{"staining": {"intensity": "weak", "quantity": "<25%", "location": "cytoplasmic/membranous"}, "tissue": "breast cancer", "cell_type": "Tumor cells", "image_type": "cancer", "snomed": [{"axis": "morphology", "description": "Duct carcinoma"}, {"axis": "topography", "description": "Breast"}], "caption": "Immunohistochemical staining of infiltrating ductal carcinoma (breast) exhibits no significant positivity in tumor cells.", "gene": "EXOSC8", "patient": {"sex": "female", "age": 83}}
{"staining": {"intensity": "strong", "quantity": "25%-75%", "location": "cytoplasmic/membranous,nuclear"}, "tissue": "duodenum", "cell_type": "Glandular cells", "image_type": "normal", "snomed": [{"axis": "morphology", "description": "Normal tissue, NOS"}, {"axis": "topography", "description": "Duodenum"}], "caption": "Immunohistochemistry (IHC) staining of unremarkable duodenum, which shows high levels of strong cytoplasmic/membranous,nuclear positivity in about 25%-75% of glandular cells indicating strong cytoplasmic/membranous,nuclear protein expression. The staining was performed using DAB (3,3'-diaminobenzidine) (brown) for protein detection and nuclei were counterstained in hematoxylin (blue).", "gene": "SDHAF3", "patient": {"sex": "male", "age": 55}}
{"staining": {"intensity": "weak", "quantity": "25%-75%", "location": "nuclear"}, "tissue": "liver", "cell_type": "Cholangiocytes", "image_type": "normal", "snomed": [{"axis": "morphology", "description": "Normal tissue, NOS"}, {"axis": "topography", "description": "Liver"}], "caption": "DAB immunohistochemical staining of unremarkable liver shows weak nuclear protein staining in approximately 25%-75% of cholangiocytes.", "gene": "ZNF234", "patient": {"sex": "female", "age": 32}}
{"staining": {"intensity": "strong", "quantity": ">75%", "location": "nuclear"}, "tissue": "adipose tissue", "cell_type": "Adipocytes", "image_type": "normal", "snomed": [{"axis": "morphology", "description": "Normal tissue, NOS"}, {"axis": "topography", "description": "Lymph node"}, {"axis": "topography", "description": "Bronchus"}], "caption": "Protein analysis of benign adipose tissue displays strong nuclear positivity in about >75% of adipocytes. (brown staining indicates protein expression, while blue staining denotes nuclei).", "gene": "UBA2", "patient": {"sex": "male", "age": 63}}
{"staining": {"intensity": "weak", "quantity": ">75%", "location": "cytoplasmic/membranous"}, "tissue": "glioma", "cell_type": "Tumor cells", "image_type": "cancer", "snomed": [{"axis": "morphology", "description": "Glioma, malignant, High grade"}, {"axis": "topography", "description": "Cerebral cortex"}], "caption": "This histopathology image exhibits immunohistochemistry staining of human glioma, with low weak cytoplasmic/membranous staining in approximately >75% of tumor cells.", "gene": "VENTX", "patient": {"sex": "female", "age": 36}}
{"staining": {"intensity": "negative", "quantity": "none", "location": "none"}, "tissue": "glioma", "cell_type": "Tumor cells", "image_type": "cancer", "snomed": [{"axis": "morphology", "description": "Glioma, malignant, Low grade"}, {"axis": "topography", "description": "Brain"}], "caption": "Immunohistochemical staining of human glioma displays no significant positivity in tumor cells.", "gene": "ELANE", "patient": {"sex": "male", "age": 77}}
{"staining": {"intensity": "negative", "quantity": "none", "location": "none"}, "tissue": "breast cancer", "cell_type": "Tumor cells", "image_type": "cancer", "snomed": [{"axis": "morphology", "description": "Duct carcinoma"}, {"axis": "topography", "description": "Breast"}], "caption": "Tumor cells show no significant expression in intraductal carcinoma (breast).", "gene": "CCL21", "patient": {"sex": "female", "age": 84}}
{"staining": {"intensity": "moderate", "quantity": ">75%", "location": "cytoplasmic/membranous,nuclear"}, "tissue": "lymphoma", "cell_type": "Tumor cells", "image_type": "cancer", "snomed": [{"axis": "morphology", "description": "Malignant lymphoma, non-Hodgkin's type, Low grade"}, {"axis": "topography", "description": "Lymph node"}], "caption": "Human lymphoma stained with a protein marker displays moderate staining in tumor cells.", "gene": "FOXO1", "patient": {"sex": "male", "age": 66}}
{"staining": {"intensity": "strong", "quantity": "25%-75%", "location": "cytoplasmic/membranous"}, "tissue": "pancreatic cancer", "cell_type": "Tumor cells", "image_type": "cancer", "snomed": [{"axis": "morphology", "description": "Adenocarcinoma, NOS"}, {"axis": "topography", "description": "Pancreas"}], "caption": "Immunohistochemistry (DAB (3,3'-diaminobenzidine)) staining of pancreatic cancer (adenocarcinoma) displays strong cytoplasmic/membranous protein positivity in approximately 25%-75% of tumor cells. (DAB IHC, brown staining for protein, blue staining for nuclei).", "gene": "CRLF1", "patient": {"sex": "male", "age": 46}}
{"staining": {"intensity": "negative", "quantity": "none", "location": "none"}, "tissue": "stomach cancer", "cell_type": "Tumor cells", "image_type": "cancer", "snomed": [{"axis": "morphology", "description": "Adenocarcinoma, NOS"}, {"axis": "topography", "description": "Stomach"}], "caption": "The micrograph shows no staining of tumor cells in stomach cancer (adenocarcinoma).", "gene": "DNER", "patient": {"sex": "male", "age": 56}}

************

TASK ITEM: Nothing added, nothing dropped: copy the data above.

ANSWER FOR THE TASK:
{"staining": {"intensity": "weak", "quantity": "<25%", "location": "cytoplasmic/membranous"}, "tissue": "breast cancer", "cell_type": "Tumor cells", "image_type": "cancer", "snomed": [{"axis": "morphology", "description": "Duct carcinoma"}, {"axis": "topography", "description": "Breast"}], "caption": "Immunohistochemical staining of infiltrating ductal carcinoma (breast) exhibits no significant positivity in tumor cells.", "gene": "EXOSC8", "patient": {"sex": "female", "age": 83}}
{"staining": {"intensity": "strong", "quantity": "25%-75%", "location": "cytoplasmic/membranous,nuclear"}, "tissue": "duodenum", "cell_type": "Glandular cells", "image_type": "normal", "snomed": [{"axis": "morphology", "description": "Normal tissue, NOS"}, {"axis": "topography", "description": "Duodenum"}], "caption": "Immunohistochemistry (IHC) staining of unremarkable duodenum, which shows high levels of strong cytoplasmic/membranous,nuclear positivity in about 25%-75% of glandular cells indicating strong cytoplasmic/membranous,nuclear protein expression. The staining was performed using DAB (3,3'-diaminobenzidine) (brown) for protein detection and nuclei were counterstained in hematoxylin (blue).", "gene": "SDHAF3", "patient": {"sex": "male", "age": 55}}
{"staining": {"intensity": "weak", "quantity": "25%-75%", "location": "nuclear"}, "tissue": "liver", "cell_type": "Cholangiocytes", "image_type": "normal", "snomed": [{"axis": "morphology", "description": "Normal tissue, NOS"}, {"axis": "topography", "description": "Liver"}], "caption": "DAB immunohistochemical staining of unremarkable liver shows weak nuclear protein staining in approximately 25%-75% of cholangiocytes.", "gene": "ZNF234", "patient": {"sex": "female", "age": 32}}
{"staining": {"intensity": "strong", "quantity": ">75%", "location": "nuclear"}, "tissue": "adipose tissue", "cell_type": "Adipocytes", "image_type": "normal", "snomed": [{"axis": "morphology", "description": "Normal tissue, NOS"}, {"axis": "topography", "description": "Lymph node"}, {"axis": "topography", "description": "Bronchus"}], "caption": "Protein analysis of benign adipose tissue displays strong nuclear positivity in about >75% of adipocytes. (brown staining indicates protein expression, while blue staining denotes nuclei).", "gene": "UBA2", "patient": {"sex": "male", "age": 63}}
{"staining": {"intensity": "weak", "quantity": ">75%", "location": "cytoplasmic/membranous"}, "tissue": "glioma", "cell_type": "Tumor cells", "image_type": "cancer", "snomed": [{"axis": "morphology", "description": "Glioma, malignant, High grade"}, {"axis": "topography", "description": "Cerebral cortex"}], "caption": "This histopathology image exhibits immunohistochemistry staining of human glioma, with low weak cytoplasmic/membranous staining in approximately >75% of tumor cells.", "gene": "VENTX", "patient": {"sex": "female", "age": 36}}
{"staining": {"intensity": "negative", "quantity": "none", "location": "none"}, "tissue": "glioma", "cell_type": "Tumor cells", "image_type": "cancer", "snomed": [{"axis": "morphology", "description": "Glioma, malignant, Low grade"}, {"axis": "topography", "description": "Brain"}], "caption": "Immunohistochemical staining of human glioma displays no significant positivity in tumor cells.", "gene": "ELANE", "patient": {"sex": "male", "age": 77}}
{"staining": {"intensity": "negative", "quantity": "none", "location": "none"}, "tissue": "breast cancer", "cell_type": "Tumor cells", "image_type": "cancer", "snomed": [{"axis": "morphology", "description": "Duct carcinoma"}, {"axis": "topography", "description": "Breast"}], "caption": "Tumor cells show no significant expression in intraductal carcinoma (breast).", "gene": "CCL21", "patient": {"sex": "female", "age": 84}}
{"staining": {"intensity": "moderate", "quantity": ">75%", "location": "cytoplasmic/membranous,nuclear"}, "tissue": "lymphoma", "cell_type": "Tumor cells", "image_type": "cancer", "snomed": [{"axis": "morphology", "description": "Malignant lymphoma, non-Hodgkin's type, Low grade"}, {"axis": "topography", "description": "Lymph node"}], "caption": "Human lymphoma stained with a protein marker displays moderate staining in tumor cells.", "gene": "FOXO1", "patient": {"sex": "male", "age": 66}}
{"staining": {"intensity": "strong", "quantity": "25%-75%", "location": "cytoplasmic/membranous"}, "tissue": "pancreatic cancer", "cell_type": "Tumor cells", "image_type": "cancer", "snomed": [{"axis": "morphology", "description": "Adenocarcinoma, NOS"}, {"axis": "topography", "description": "Pancreas"}], "caption": "Immunohistochemistry (DAB (3,3'-diaminobenzidine)) staining of pancreatic cancer (adenocarcinoma) displays strong cytoplasmic/membranous protein positivity in approximately 25%-75% of tumor cells. (DAB IHC, brown staining for protein, blue staining for nuclei).", "gene": "CRLF1", "patient": {"sex": "male", "age": 46}}
{"staining": {"intensity": "negative", "quantity": "none", "location": "none"}, "tissue": "stomach cancer", "cell_type": "Tumor cells", "image_type": "cancer", "snomed": [{"axis": "morphology", "description": "Adenocarcinoma, NOS"}, {"axis": "topography", "description": "Stomach"}], "caption": "The micrograph shows no staining of tumor cells in stomach cancer (adenocarcinoma).", "gene": "DNER", "patient": {"sex": "male", "age": 56}}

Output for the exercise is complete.